**Work to complete**
a – In the post about delegate counts after Edwards left the race, what becomes of the superdelegates?
b – Transcribe the post about delegate counts from "In the mean" to "has ever been.".
c – Pick up the post about delegate counts after its last sentence and continue it.

**Reading passage**
=-=-=

Anyway, looks like Romney will win Maine (although CNN hasn’t called it yet). I’m sure he is excited.

Goodbye Edwards

CNN finally adjusted the delegate counts to reflect Edwards being out of the race. He loses a bunch of delegates, but not all of them. Superdelegates obviously are free agents so now are uncommitted again. What happens to the other delegates varies by state. In many cases, the primaries and caucuses are just the first stage in the process, and if the process isn’t finished yet, then we end up with uncommitted delegates or delegates to other candidates eventually. In cases where the process is done, in most cases Edwards keeps his delegates. Of course, even then, the delegates are actual people and they may or may not end up voting for Edwards at the convention. This could be affected of course by if Edwards ever endorses. This is also affected by the fact that officially Edwards just “suspended” his campaign rather than ending it. If that status changes, the status of even more delegates changes.

In the mean time, despite all the talk about Edwards leaving potentially helping one candidate or the other, in the short term delegate race in percentage terms it helps Clinton more, as it widens the gap with Obama. Of course, in number of delegate terms, it stays the same. But I’d give the advantage to Hillary here. As a percent of delegates allocated, she is now almost as high as she has ever been.

Oh yeah, and on the Republican side, Guiliani’s two delegates go away. But since he had only 2… Ron Paul has three times that amount… it is just barely even noticeable on the charts.

=-=-=

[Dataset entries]
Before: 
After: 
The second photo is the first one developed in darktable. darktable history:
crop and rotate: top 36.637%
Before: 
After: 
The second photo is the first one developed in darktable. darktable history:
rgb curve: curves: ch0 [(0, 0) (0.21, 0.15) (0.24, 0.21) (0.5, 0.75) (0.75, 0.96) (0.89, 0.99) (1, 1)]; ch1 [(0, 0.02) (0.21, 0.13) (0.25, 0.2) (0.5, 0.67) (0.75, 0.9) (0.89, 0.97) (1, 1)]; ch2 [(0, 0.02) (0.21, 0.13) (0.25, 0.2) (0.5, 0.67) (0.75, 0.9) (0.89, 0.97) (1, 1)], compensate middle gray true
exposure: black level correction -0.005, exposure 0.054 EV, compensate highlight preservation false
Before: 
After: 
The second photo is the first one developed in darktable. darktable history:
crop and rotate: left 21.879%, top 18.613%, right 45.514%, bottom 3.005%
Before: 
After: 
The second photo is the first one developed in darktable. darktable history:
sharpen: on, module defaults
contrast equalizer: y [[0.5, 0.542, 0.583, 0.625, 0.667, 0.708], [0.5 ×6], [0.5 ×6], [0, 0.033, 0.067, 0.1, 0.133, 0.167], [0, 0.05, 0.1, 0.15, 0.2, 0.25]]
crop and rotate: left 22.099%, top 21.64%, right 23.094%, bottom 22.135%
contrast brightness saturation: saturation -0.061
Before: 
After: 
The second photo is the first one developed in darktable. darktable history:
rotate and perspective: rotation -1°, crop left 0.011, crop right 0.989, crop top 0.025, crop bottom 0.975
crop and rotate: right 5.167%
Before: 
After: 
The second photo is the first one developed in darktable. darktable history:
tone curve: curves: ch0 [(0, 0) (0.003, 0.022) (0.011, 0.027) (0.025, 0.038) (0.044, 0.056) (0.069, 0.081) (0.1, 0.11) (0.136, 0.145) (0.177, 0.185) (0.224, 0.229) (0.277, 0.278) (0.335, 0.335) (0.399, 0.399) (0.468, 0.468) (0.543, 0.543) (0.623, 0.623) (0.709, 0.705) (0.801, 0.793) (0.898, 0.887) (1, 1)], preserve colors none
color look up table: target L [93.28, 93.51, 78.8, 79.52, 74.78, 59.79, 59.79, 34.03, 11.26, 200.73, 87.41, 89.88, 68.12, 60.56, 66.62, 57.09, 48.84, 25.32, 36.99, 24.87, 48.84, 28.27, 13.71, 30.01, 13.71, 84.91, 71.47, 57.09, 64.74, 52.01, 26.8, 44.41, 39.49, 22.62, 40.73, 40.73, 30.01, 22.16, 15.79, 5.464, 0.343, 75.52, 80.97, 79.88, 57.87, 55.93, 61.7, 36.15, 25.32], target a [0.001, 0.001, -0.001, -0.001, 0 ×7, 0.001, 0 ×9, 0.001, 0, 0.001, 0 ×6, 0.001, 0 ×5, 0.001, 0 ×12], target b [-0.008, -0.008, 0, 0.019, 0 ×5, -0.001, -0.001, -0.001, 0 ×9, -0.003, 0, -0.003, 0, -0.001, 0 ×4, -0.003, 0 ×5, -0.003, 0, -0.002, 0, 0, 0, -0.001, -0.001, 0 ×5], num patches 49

=-=-=

**Replies**
a – They are free agents, so they are now uncommitted again.

b –
In the mean time, despite all the talk about Edwards leaving potentially helping one candidate or the other, in the short term delegate race in percentage terms it helps Clinton more, as it widens the gap with Obama. Of course, in number of delegate terms, it stays the same. But I’d give the advantage to Hillary here. As a percent of delegates allocated, she is now almost as high as she has ever been.

c –
Post-Copying Generatives

Exactly.

Better than Free
(Kevin Kelly, The Technium)

When copies are super abundant, they become worthless.

When copies are super abundant, stuff which can’t be copied becomes scarce and valuable.

When copies are free, you need to sell things which can not be copied.

Well, what can’t be copied?

There are a number of qualities that can’t be copied. Consider “trust.” Trust cannot be copied. You can’t purchase it. Trust must be earned, over time. It cannot be downloaded. Or faked. Or counterfeited (at least for long). If everything else is equal, you’ll always prefer to deal with someone you can trust. So trust is an intangible that has increasing value in a copy saturated world.

There are a number of other qualities similar to trust that are difficult to copy, and thus become valuable in this network economy. I think the best way to examine them is not from the eye of the producer, manufacturer, or creator, but from the eye of the user. We can start with a simple user question: why would we ever pay for anything that we could get for free? When anyone buys a version of something they could get for free, what are they purchasing?

From my study of the network economy I see roughly eight categories of intangible value that we buy when we pay for something that could be free.

In a real sense, these are eight things that are better than free. Eight uncopyable values. I call them “generatives.” A generative value is a quality or attribute that must be generated, grown, cultivated, nurtured. A generative thing can not be copied, cloned, faked, replicated, counterfeited, or reproduced. It is generated uniquely, in place, over time. In the digital arena, generative qualities add value to free copies, and therefore are something that can be sold.

(via Techmeme)

Then he goes on to outline eight different kinds of value people will pay for even after everybody eventually stops resisting that anything that can be copied, will be copied, will be widely distributed, and it will be free. DRM and lawsuits and making things illegal can only slow the tide, not stop it.

Anybody who plans to make money off “copyable” things in the 21st century should pay attention to this. This is the map to how to build a business that can succeed and thrive in a post-copying world.